Many moons ago, when I first started out as an actress in Montreal, I was introduced to the world of Tennessee Williams. My varbed (an Armenian word for master or teacher) was Jacqueline McClintock, a brilliant teacher who had trained at the Neighborhood Playhouse in New York City. It was through her that I discovered the great American playwrights, and among them, Tennessee Williams. He didn’t just capture my attention; he captured my heart.
When I eventually moved to New York, I found The Strand, the famous bookstore filled with used books stacked high, bursting with history and plays waiting to be discovered. That’s where I started devouring everything Tennessee Williams. His plays. His short plays. His one-acts. His poetry. His biographies—both authorized and unauthorized. I traced his connections—whether real or perceived—to the Group Theatre and Sanford Meisner, always searching for the creative thread that linked these great people.
But what fascinated me most about Tennessee Williams was how his works evolved. He didn’t just sit down and write a masterpiece in one go. No, his plays were born from something smaller, then transformed, then refined, then rewritten—over and over—until they “fixed” Tennessee’s life enough.
Take The Glass Menagerie, for instance. Before it became the full-length play we know today, it was a one-act called The Gentleman Caller. And before The Gentleman Caller, it was a poem titled The Girl in the Glass. Through all my reading, I reverse-engineered his creative process and discovered that The Glass Menagerie had its origins in this poem.
He was notorious for reworking his endings. He struggled for closure—not just in his writing but in life. Take Summer and Smoke, for example. Alma’s “end” never quite sat right with him. Even though the play had been published and performed, he later wrote an alternate version of it, titled The Eccentricities of a Nightingale. Same characters, same world, but Alma was different this time—stronger, changed. That was Tennessee, always searching for the right ending, for “fixing it” in the play meant fixing himself somehow.
The Silent Rivalry with William Saroyan
Beyond his own struggles, I realized that Tennessee was fiercely competitive—particularly with William Saroyan. He was jealous of Saroyan’s success, but more than that, he was obsessed with figuring out how Saroyan wrote.

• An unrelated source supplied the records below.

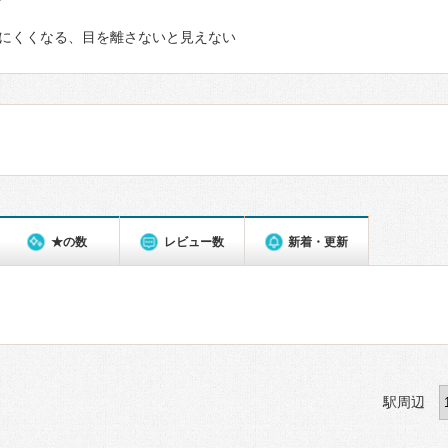
て
にくくなる、目を離さないと見えない
★の数
レビュー数
新着・更新
駅周辺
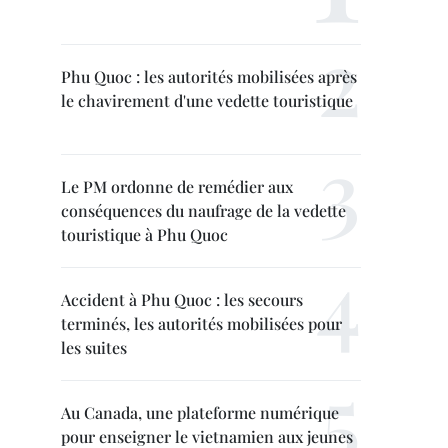
Phu Quoc : les autorités mobilisées après
le chavirement d'une vedette touristique
Le PM ordonne de remédier aux
conséquences du naufrage de la vedette
touristique à Phu Quoc
Accident à Phu Quoc : les secours
terminés, les autorités mobilisées pour
les suites
Au Canada, une plateforme numérique
pour enseigner le vietnamien aux jeunes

Tennessee studied his rival’s work and one day, he finally figured it out: every character Saroyan wrote was a version of himself. Saroyan was like a multiplying rabbit—each of his characters was simply him at a different stage of life. He could be the six-year-old in one scene and the wise old man in another, but they were all Saroyan. Tennessee found relief in figuring this out, as if he had discovered Saroyan’s secret sauce! He noted this revelation with exclamation points in his writings, like he was proud of himself.
His own approach was different. He wrote about loneliness. From loneliness. From yearning. From a deep fear of being alone. His plays were drenched in symbolism. His worlds were filled with signs and omens, moments where something as small as a dying fire in a fireplace could signal the loss of a fleeting opportunity for love.
The Symbol of a Dime
Tennessee Williams was a letter-writer. Over the years, I noticed how his signature evolved. At first, he signed letters as Tennessee. Then, as time passed, he shortened it to Tennie. Later, he signed simply as Ten. And eventually, it became just a number—10. A dime. A simple coin.
And that stuck with me.
Somehow, dimes started appearing in my life at the strangest moments. Whenever I doubted myself or felt lost, I would find a dime. Not a penny, not a quarter, not a nickel. Always a dime. A sign from Tennessee telling me everything would be okay.

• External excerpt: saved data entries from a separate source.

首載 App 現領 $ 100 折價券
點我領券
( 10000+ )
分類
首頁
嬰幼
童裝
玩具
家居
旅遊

It sounds crazy, I know. But the dimes kept showing up and still do. In the most random places. At airports, in different locations, I would choose a random chair to sit in—and there would be a dime on that very chair. I would stop walking, look down, and there it was—a dime. It happens all the time, even in my house, at other people’s homes, on the street, in a store. Random areas where it’s sticking out like a sore thumb. Like literally in the middle of a chair that I go to sit in.
The dimes have been following me for years.
The Final Act
Though I don’t read Tennessee Williams as much these days, he was a defining part of my life—especially during my formative years as an actor. His words shaped me. His struggles fascinated me. His hunger for love and connection mirrored my own.
So much so that visiting his grave in St. Louis is still on my bucket list. I read somewhere that he wanted his ashes scattered at sea, like his favorite poet, Hart Crane—whom I also read because Tennessee read him. However, his brother didn’t allow for that, and he was buried in Calvary Cemetery in St. Louis instead.
And that’s the thing about Tennessee Williams. He was always searching—for the right words, the right ending, the right life. And in his search, he gave the world some of the most beautifully broken characters ever written.
He also gave me a quiet kind of reassurance.
Even now, when I find a dime, I smile.
Because I know Tennessee Williams is still watching over me, telling me with his smile that everything is going to be okay.